L’ADOPTION DE LA COPROPRIÉTÉ, CATALYSEUR DE LA FLAMBÉE DES PRIX
L’offre et la demande n’est pas la seule raison de la hausse rapide des prix de l’immobilier à Dakar. Comme susmentionné, la valeur d’un terrain dépend également des possibilités de développement qu’offre celui-ci. Un terrain sur lequel peut être érigé un immeuble de 10 étages aura plus de valeur qu’un terrain sur lequel pèse une contrainte d’urbanisme qui limite sa hauteur à 2 étages.
Un facteur socio-économique très important a été très souvent négligé par les experts portant la thèse d’une bulle immobilière à Dakar. Jusqu’à très récemment, l’acquisition d’un bien en copropriété, d’un appartement plus spécifiquement, n’était pas chose courante à Dakar. Dès lors que les Dakarois sont à l’aise avec la perspective d’habiter en appartement, la possibilité d’élévation verticale augmente le potentiel de rendement d’un terrain et de ce fait, tout naturellement, accroît le prix de ce terrain. La construction en hauteur et l’adoption de la copropriété au Sénégal ont libéré le potentiel de développement du foncier à Dakar.
Le promoteur immobilier qui prévoit de rentabiliser en construisant un immeuble est disposé à payer plus pour un terrain comparé à celui qui veut y construire une maison. La surenchère devient de mise. De surcroît, les propriétaires terriens dans la zone alignent leur prix à la dernière vente contraignant indirectement le prochain acheteur à construire en hauteur pour pouvoir amortir le coût du foncier. Un cercle vicieux ou vertueux est ainsi créé, selon l’angle d’analyse.
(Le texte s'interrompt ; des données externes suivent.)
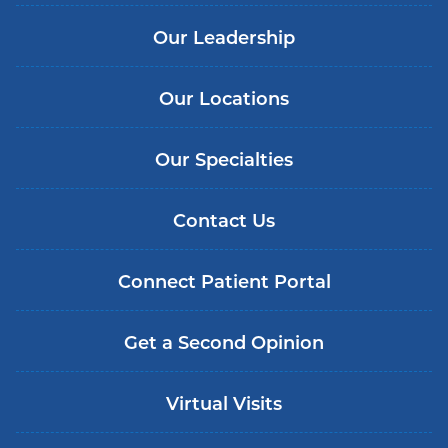
Our Leadership
Our Locations
Our Specialties
Contact Us
Connect Patient Portal
Get a Second Opinion
Virtual Visits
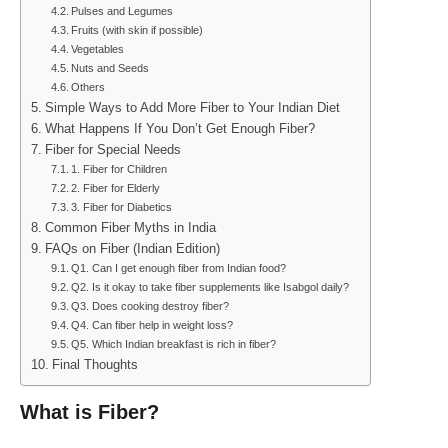
Pulses and Legumes
Fruits (with skin if possible)
Vegetables
Nuts and Seeds
Others
Simple Ways to Add More Fiber to Your Indian Diet
What Happens If You Don’t Get Enough Fiber?
Fiber for Special Needs
1. Fiber for Children
2. Fiber for Elderly
3. Fiber for Diabetics
Common Fiber Myths in India
FAQs on Fiber (Indian Edition)
Q1. Can I get enough fiber from Indian food?
Q2. Is it okay to take fiber supplements like Isabgol daily?
Q3. Does cooking destroy fiber?
Q4. Can fiber help in weight loss?
Q5. Which Indian breakfast is rich in fiber?
Final Thoughts
What is Fiber?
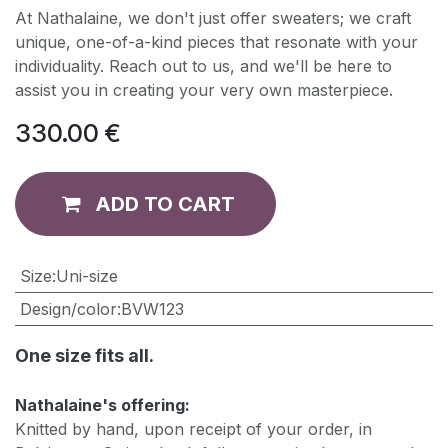
At Nathalaine, we don't just offer sweaters; we craft
unique, one-of-a-kind pieces that resonate with your
individuality. Reach out to us, and we'll be here to
assist you in creating your very own masterpiece.
330.00
€
ADD TO CART
​Size
:
Uni-size
Design/color
:
BVW123
One size fits all.
Nathalaine's offering:
Knitted by hand, upon receipt of your order, in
Comme dans toutes les grandes villes du monde, il sera bientôt inconcevable d’acheter un terrain dans Dakar intra-muros pour ensuite y ériger une maison. La seule option qui s’offrira à la nouvelle génération sera d’acheter un appartement. Dakar est en passe de franchir une étape importante dans son processus d’affirmation en tant que métropole urbaine et il est important de le reconnaître.
En conclusion
Il est avéré que les prix des biens immobiliers connaissent une croissance vertigineuse et que la spéculation de la part de certains accentue cette hausse. Néanmoins, les Dakarois, dans la majorité des cas, achètent soit pour se loger, soit pour investir avec une perspective à long-terme, sans s’inscrire réellement dans une logique d’opération financière. De plus, le fossé grandissant entre l’offre et la demande est bien trop considérable à Dakar pour qu’une bulle immobilière puisse s’établir. Il n’y a aucun signe nous permettant d’envisager une résorption rapide de cet écart. A cela s’ajoute le fait que le potentiel de développement du foncier à Dakar a été multiplié par l’adoption de la copropriété par les Dakarois, ce qui va continuer à soutenir le prix du foncier dans la région. Tous ces éléments sont autant d’arguments qui discréditent la thèse d’une bulle immobilière à Dakar. En d’autre termes, si vous désirez investir dans l’immobilier à Dakar, c’est maintenant et non dans un futur hypothétique où l’éclatement d’une bulle immobilière ramènerait les prix à des niveaux plus sensibles à vos goûts.